According to a military source quoted by Syrian outlets, Israel launched an air strike at 4 a.m. on Friday from the direction of Lebanese city of Tripoli against some targets on the outskirts of Hama city.

“Syrian air defense systems confronted an Israeli air aggression and shot down most of the hostile missiles,” the source said.

The Israeli newspaper Jerusalem Post reported that there were loud sounds of explosions in the area.

In turn, the Israel Defense Forces declined to comment on alleged strikes resulted in the death of Syrian citizens.

Over the past time, Israel significantly stepped up its aerial bombardment. This incident was the fifth in a series of Israeli air attacks on targets in Syria in the past month and the first after the inauguration of the U.S. President Joe Biden. Foreign analysts and military experts said that Tel Aviv intensified air strikes on Syria, taking advantage of the vacuum of power in the United States on the eve of Biden taking office as president.
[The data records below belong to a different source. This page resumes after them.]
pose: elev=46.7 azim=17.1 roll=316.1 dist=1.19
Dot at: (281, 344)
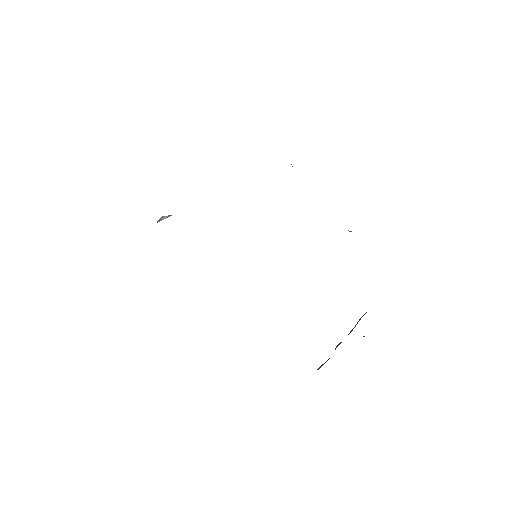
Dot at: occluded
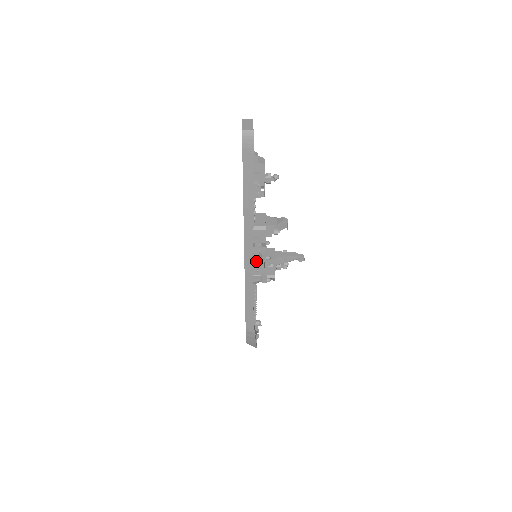
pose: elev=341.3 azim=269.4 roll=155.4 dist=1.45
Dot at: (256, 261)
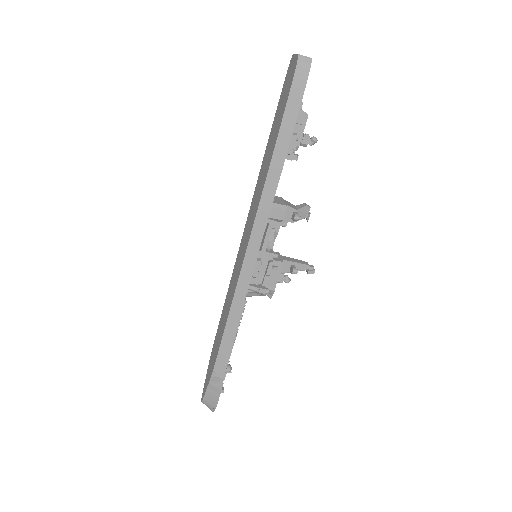
Dot at: (260, 257)
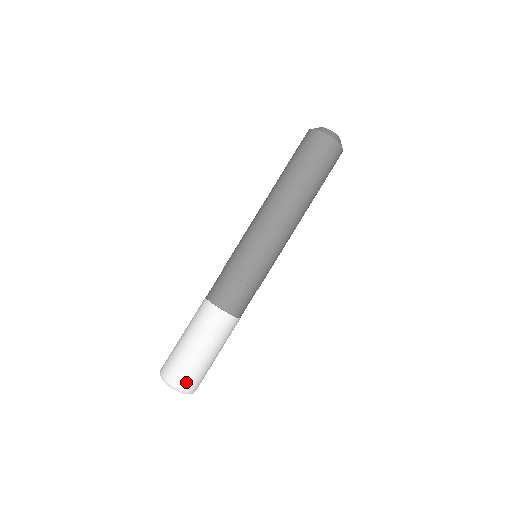
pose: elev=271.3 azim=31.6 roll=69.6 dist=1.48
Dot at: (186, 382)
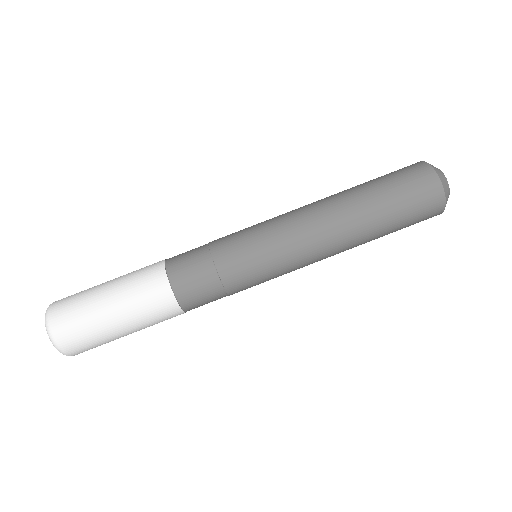
Dot at: (62, 325)
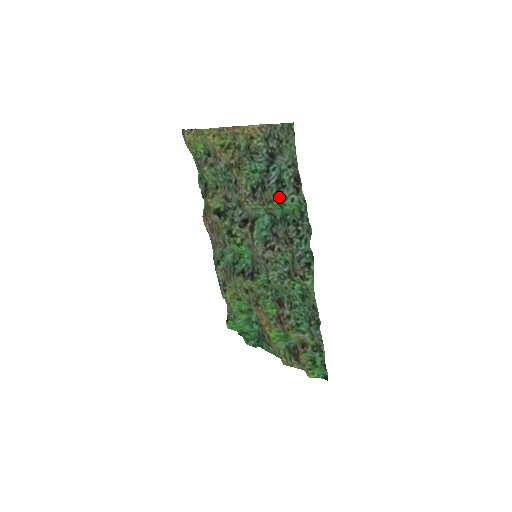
While the Donald Trump administration turned a blind eye on such aggression, a change of power in the United States could remarkably limit Israel in conducting of military operations against Syria and Iran-affiliated armed groups located there. As it was stated during his presidential campaign, Joe Biden intends to pursue a more conciliatory foreign policy towards Iran. In particular, he unequivocally advocated the resumption of the nuclear deal with the Islamic republic. In this regard, Tel Aviv’s unilateral actions against Iranian interests in Syria could harm Washington’s plans to reduce tensions with Tehran.

By continuing air strikes against Iranian targets in Syria, Israel obviously sent a massage to the United States that Tel Aviv will consistently run anti-Iran policy, even if it will be in conflict with the interests of the Joe Biden administration. On the other hand, such Israeli behavior threatens to worsen relations with the United States, its main ally.

In the nearest future, the US reaction on the Israeli belligerent approach toward Iran will likely determine whether the relations between Tehran, Tel Aviv and Washington will get better or the escalation will continue.